WordPress is an open source blogging tool and a content management system (CMS) based on PHP and MySQL which runs on a web hosting service. Features include a plug-in architecture and a template system. WordPress is used by over 18.9% of the top 10 million websites as of August 2013. WordPress is currently the most popular blogging system being used on the Web,powering over 60 million websites worldwide.
WordPress users may install and switch between themes. Themes allow users to change the look and functionality of a WordPress website or installation without altering the information content or structure of the site. Themes may be installed using the WordPress “Appearance” administration tool or theme folders may be uploaded via FTP. The PHP, HTML & CSS code found in themes can be added or edited for providing advanced features. Thousands of WordPress themes exist, some free, and some premium (paid for) templates.
One very popular feature of WordPress is its rich plugin architecture which allows users and developers to extend its abilities beyond the core installation. WordPress has a database of over 24,000 plugins, each of which offer custom functions and features enabling users to tailor their site to their specific needs. These customizations range from SEO (Search Engine Optimization) enhancers to content-displaying features, such as the addition of widgets and navigation bars.
Widgets are small modules that offer users drag-and-drop sidebar content placement through the implementation of plugins’ extended abilities. Some of these Widgets offer customization options such as web forms to fill out, a search form, includes or excludes of data and information such as Categories, Archives and Recent Posts, optional images through slideshows and/or carousels, among other customization features.These small modules are typically displayed within the header (header.php), footer (footer.php) and sidebars (sidebar.php files) of websites, but can also be placed outside of said locations enabling even further customization.

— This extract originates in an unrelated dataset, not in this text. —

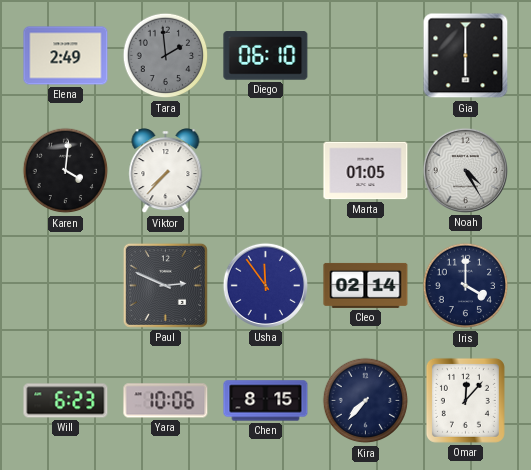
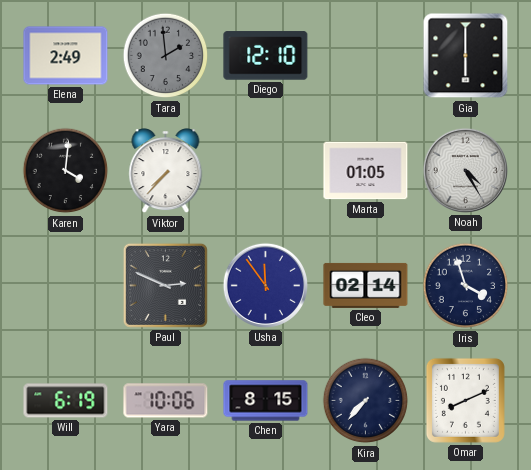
Diego: 06:10 -> 12:10
Iris: 4:00 -> 3:57
Will: 6:23 -> 6:19
Omar: 12:07 -> 8:11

Multi-user and multi-blogging
Prior to WordPress 3.0, WordPress supported one blog per installation, although multiple concurrent copies may be run from different directories if configured to use separate database tables. WordPress Multi-User (WordPress MU, or WPMU) was a fork of WordPress created to allow multiple blogs to exist within one installation but is able to be administered by a centralized maintainer. WordPress MU makes it possible for those with a website to host their own blogging community, as well as control and moderate all the blogs from a single dashboard. WordPress MU adds eight new data tables for each blog.
As of the release of WordPress 3.0, WordPress MU has merged with WordPress.
Native applications exist for WebOS, Android, iOS (iPhone, iPod Touch, iPad), Windows Phone, and BlackBerry. These applications, designed by Automattic allow a limited set of options, which include adding new blog posts and pages, commenting, moderating comments, replying to comments in addition to the ability to view the stats.
Other features of note
WordPress also features integrated link management; a search engine–friendly, clean permalink structure; the ability to assign nested, multiple categories to articles; and support for tagging of posts and articles. Automatic filters are also included, providing standardized formatting and styling of text in articles (for example, converting regular quotes to smart quotes). WordPress also supports the Trackback and Pingback standards for displaying links to other sites that have themselves linked to a post or article.